Texto:
Monstruosas combinaciones circulares y acumulativas de ideología y sistema irrumpen como resultado en forma de muerte prematura en muchos grupos demográficos. Como queda claro frecuentemente, el principal argumento de una comunidad para alimentar al monstruo con el tiempo de vida de un ser humano es el futuro de otros seres humanos —que, según el mito fundacional imperante, será asegurado por el mismo monstruo—. Mmmm… Reflexionemos un poco sobre esto.

En primer lugar, vemos habitualmente que las jaulas no suelen surgir de una “necesidad” local; y cuando es local, deriva de la misma capacidad de las fuerzas de la violencia organizada de utilizar leyes y reglamentos para sancionar a la gente y encerrarla, utilizando esos ingresos para reproducir la capacidad de multar y encerrar a esa misma gente o a gente similar. En segundo lugar, vemos en otros casos, cuando la necesidad local se ha desmaterializado —por las razones que sean—, que nuevos o mejorados centros de reclusión prometen futuros flujos de recursos monetarios procedentes de otras arcas (del condado, estatales o federales). Este proceso persiste mientras haya seres humanos especialmente categorizados bajo custodia, de modo que su tiempo extraído pueda ser mercantilizado, transformado así en el medio intangible pero real a través del cual fluye el dinero en forma de alquileres, salarios, intereses, etc. Para acabar de complicarlo: la captura de fondos del Estado anti-Estado precisa de la captura humana para reproducir las condiciones de su propia reproducción.

Así, el Estado anti-Estado se consolida mediante la unión provisional a las capacidades carcelarias. Lo que permite esta consolidación es, entre otras cosas, el ejercicio de varias pequeñas soberanías. Aquí podemos observar un continuo que va desde la violencia interpersonal, a la violación, al linchamiento, a los policías asesinos, a la pena capital, a la guerra: la expresión violenta del derecho a gobernar.

La violencia organizada se legitima a sí misma mediante la amenaza y la eliminación real de vidas, interrumpiendo algunos futuros para poder crear otros. Mientras tanto, en oposición a ciertos planteamientos políticos geográficos superficiales, el Estado local, al desarrollar o mejorar una cárcel y emplear personal uniformado, ejerce una soberanía relativa. Esa soberanía se ve reforzada por la capacidad de matar (disparar, encerrar en circunstancias mortales como el COVID-19 o la negligencia médica), pero también asumiendo deuda municipal para construir y mantener la válvula de extracción de tiempo/ingresos. La deuda extrae del futuro para desarrollar el presente, lo que significa que este presente indiscutido es, como era de esperar, la geografía histórica del futuro. (Están planeando cárceles para niños cuyos padres aún no han nacido).

Ejercicios:
**A)** Resume en dos oraciones el texto sobre las cárceles.
**B)** Convierte en una lista el párrafo del texto sobre las cárceles que empieza por «En primer lugar, vemos habitualmente», sin perder sus datos principales.
**C)** Prosigue el texto sobre las cárceles a partir de su última oración.
El listado proviene de una fuente distinta.

Datos de origen:
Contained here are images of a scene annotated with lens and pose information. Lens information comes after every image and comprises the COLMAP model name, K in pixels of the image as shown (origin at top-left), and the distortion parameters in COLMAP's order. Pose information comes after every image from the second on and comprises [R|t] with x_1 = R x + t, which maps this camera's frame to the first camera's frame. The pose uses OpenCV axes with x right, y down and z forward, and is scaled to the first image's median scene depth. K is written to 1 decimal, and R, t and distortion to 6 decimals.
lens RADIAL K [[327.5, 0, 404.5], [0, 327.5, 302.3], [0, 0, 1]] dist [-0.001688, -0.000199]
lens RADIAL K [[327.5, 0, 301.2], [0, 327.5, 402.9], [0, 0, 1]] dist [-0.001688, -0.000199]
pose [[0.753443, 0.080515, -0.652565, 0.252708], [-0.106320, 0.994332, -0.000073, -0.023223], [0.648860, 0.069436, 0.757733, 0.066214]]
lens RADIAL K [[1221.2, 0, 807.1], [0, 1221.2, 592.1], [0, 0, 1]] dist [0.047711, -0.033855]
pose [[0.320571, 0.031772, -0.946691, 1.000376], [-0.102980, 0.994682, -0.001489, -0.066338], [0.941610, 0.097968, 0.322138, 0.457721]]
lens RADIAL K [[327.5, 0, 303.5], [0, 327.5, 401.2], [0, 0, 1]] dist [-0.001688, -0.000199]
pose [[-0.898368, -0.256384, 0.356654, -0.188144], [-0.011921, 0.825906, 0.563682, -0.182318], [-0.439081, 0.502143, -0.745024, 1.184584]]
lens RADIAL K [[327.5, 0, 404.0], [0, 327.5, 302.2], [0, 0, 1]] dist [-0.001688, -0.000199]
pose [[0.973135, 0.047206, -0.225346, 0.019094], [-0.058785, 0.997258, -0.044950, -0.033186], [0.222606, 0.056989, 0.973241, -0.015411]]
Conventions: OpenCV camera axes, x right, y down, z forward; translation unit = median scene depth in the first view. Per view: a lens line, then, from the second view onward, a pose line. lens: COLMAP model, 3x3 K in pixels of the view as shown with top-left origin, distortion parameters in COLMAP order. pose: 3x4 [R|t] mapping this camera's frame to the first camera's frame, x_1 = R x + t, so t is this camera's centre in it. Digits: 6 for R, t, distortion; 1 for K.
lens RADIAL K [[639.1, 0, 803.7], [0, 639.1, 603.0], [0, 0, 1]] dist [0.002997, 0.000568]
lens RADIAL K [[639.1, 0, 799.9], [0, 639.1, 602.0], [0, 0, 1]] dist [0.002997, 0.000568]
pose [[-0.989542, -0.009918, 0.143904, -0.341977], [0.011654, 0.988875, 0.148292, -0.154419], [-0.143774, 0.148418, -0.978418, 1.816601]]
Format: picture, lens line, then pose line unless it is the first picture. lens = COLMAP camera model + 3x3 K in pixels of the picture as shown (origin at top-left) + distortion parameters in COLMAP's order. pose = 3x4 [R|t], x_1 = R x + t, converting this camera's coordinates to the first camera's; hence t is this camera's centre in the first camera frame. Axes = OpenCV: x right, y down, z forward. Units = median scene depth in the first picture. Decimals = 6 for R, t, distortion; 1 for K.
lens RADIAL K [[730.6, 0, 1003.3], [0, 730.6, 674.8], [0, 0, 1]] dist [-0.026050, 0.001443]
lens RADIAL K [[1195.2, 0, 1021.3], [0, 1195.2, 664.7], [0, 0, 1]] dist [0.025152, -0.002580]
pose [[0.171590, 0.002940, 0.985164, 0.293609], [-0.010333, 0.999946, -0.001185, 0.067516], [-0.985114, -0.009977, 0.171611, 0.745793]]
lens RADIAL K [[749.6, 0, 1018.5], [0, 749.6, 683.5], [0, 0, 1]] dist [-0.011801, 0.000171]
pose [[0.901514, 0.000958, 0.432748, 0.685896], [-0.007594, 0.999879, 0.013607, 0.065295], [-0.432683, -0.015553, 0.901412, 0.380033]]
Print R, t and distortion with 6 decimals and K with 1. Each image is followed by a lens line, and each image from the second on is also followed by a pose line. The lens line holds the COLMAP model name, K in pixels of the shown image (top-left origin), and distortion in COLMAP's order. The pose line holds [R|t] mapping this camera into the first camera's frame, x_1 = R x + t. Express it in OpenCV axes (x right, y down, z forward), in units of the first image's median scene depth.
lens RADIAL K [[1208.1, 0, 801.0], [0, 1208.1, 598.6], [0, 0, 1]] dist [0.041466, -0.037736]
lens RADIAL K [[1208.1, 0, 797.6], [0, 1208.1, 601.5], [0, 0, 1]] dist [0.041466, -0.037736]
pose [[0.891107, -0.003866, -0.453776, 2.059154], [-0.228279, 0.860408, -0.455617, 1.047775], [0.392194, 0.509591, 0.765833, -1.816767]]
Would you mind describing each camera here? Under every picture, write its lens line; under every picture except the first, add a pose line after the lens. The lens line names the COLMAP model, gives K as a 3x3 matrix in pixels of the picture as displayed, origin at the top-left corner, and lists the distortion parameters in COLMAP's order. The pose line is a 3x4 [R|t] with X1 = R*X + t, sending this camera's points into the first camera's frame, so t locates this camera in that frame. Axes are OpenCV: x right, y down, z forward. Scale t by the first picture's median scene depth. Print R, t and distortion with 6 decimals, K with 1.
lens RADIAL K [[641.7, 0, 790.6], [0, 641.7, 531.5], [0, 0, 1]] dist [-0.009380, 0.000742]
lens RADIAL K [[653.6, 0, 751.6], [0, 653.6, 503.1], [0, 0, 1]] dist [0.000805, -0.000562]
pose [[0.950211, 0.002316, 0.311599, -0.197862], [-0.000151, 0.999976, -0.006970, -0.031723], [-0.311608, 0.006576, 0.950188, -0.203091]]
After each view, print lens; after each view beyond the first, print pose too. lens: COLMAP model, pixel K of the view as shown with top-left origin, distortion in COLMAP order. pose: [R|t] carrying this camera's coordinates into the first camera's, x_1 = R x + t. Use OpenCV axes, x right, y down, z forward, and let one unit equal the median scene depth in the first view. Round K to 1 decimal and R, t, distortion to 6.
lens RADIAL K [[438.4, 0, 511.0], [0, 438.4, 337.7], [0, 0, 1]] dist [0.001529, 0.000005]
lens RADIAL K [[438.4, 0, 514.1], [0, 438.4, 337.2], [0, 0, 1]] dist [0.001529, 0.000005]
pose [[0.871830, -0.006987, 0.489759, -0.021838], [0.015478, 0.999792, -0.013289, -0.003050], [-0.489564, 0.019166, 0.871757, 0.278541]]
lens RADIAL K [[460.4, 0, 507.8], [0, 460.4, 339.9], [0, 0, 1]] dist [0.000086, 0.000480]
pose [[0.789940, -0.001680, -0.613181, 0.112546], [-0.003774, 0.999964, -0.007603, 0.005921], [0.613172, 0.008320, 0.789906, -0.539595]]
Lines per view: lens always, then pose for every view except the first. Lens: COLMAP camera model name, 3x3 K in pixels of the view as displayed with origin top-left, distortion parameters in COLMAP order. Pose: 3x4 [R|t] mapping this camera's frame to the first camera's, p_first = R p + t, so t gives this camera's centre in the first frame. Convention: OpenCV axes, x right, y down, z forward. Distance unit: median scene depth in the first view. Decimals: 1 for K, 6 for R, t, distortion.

Respuestas:
**A)** Las cárceles no suelen surgir de una necesidad local, y cuando esa necesidad desaparece, los nuevos centros de reclusión prometen fondos de otras arcas, de modo que el tiempo extraído a las personas bajo custodia se mercantiliza. Así, el Estado anti-Estado se consolida uniéndose a las capacidades carcelarias y ejerce una soberanía relativa reforzada por la capacidad de matar y por la deuda municipal, que extrae del futuro para desarrollar el presente.

**B)**
- Las jaulas no suelen surgir de una necesidad local. Cuando esa necesidad existe, deriva de la capacidad de la violencia organizada de usar leyes y reglamentos para sancionar y encerrar a la gente, y esos ingresos se emplean para reproducir esa misma capacidad.
- Cuando la necesidad local se desmaterializa, los centros de reclusión nuevos o mejorados prometen futuros flujos de dinero procedentes de otras arcas (del condado, estatales o federales).
- El proceso persiste mientras haya seres humanos categorizados bajo custodia cuyo tiempo extraído pueda mercantilizarse y convertirse en alquileres, salarios, intereses, etc.
- La captura de fondos del Estado anti-Estado precisa de la captura humana para reproducir las condiciones de su propia reproducción.

**C)**
De un modo impresionante, las capacidades acumuladas de la violencia organizada provocan un entusiasmo vertiginoso, como sintetizó un famoso abogado de derechos civiles al declarar: «Amo a la policía porque todos los políticos la temen». Así, tal vez no sea de extrañar que el programa de «investigación» de una floreciente izquierda-fascista insista en que la «delincuencia» debe resolverse mediante una actuación policial más amplia e intensiva mientras no puedan darse los medios inalienables para un bienestar social general. Estos presuntos trucos (¡policía! ¡policía!) son facilitados por (y permiten) el propósito de ensanchamiento de lo carcelario. Distorsionan lo que el abolicionismo contemporáneo ha planteado persistentemente —como se evidencia en su movimiento y en congresos, documentos, investigación, publicaciones populares y un sinfín de horas de podcasts. La abolición requiere que cambiemos una cosa: todo.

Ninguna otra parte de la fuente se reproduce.